==== EXTRACTED ENTRIES
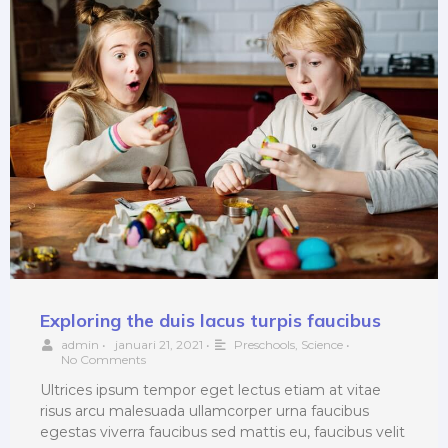
Exploring the duis lacus turpis faucibus
admin
•
januari 21, 2021
•
Preschools
,
Science
•
No Comments
Ultrices ipsum tempor eget lectus etiam at vitae
risus arcu malesuada ullamcorper urna faucibus
egestas viverra faucibus sed mattis eu, faucibus velit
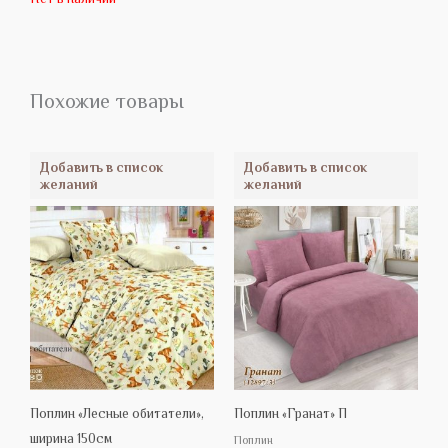
Похожие товары
Добавить в список
Добавить в список
желаний
желаний
Поплин «Лесные обитатели»,
Поплин «Гранат» П
ширина 150см
Поплин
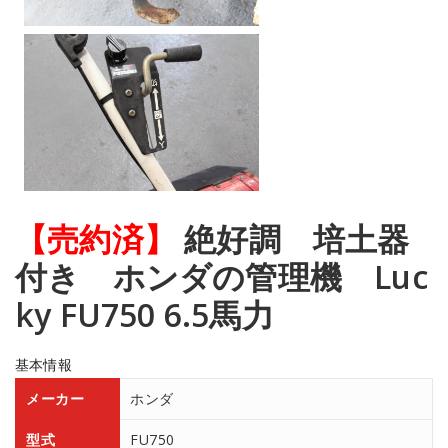
【売約済】
絶好調 培土器
付き ホンダの管理機 Luc
ky FU750 6.5馬力
基本情報
メーカー
ホンダ
型式
FU750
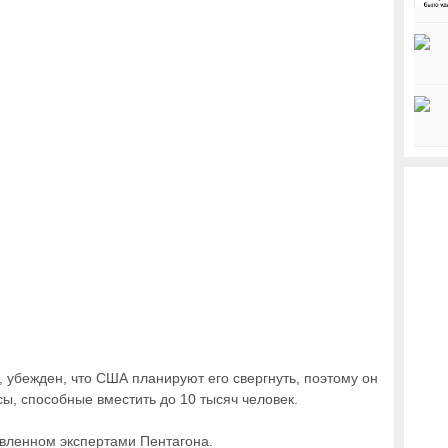
, убежден, что США планируют его свергнуть, поэтому он
ы, способные вместить до 10 тысяч человек.
овленном экспертами Пентагона.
========
Repeat each line of the records exactly, dropping the pictures.

TASK ANSWER –
Exploring the duis lacus turpis faucibus
admin
•
januari 21, 2021
•
Preschools
,
Science
•
No Comments
Ultrices ipsum tempor eget lectus etiam at vitae
risus arcu malesuada ullamcorper urna faucibus
egestas viverra faucibus sed mattis eu, faucibus velit
Похожие товары
Добавить в список
Добавить в список
желаний
желаний
Поплин «Лесные обитатели»,
Поплин «Гранат» П
ширина 150см
Поплин
【売約済】
絶好調 培土器
付き ホンダの管理機 Luc
ky FU750 6.5馬力
基本情報
メーカー
ホンダ
型式
FU750
, убежден, что США планируют его свергнуть, поэтому он
ы, способные вместить до 10 тысяч человек.
овленном экспертами Пентагона.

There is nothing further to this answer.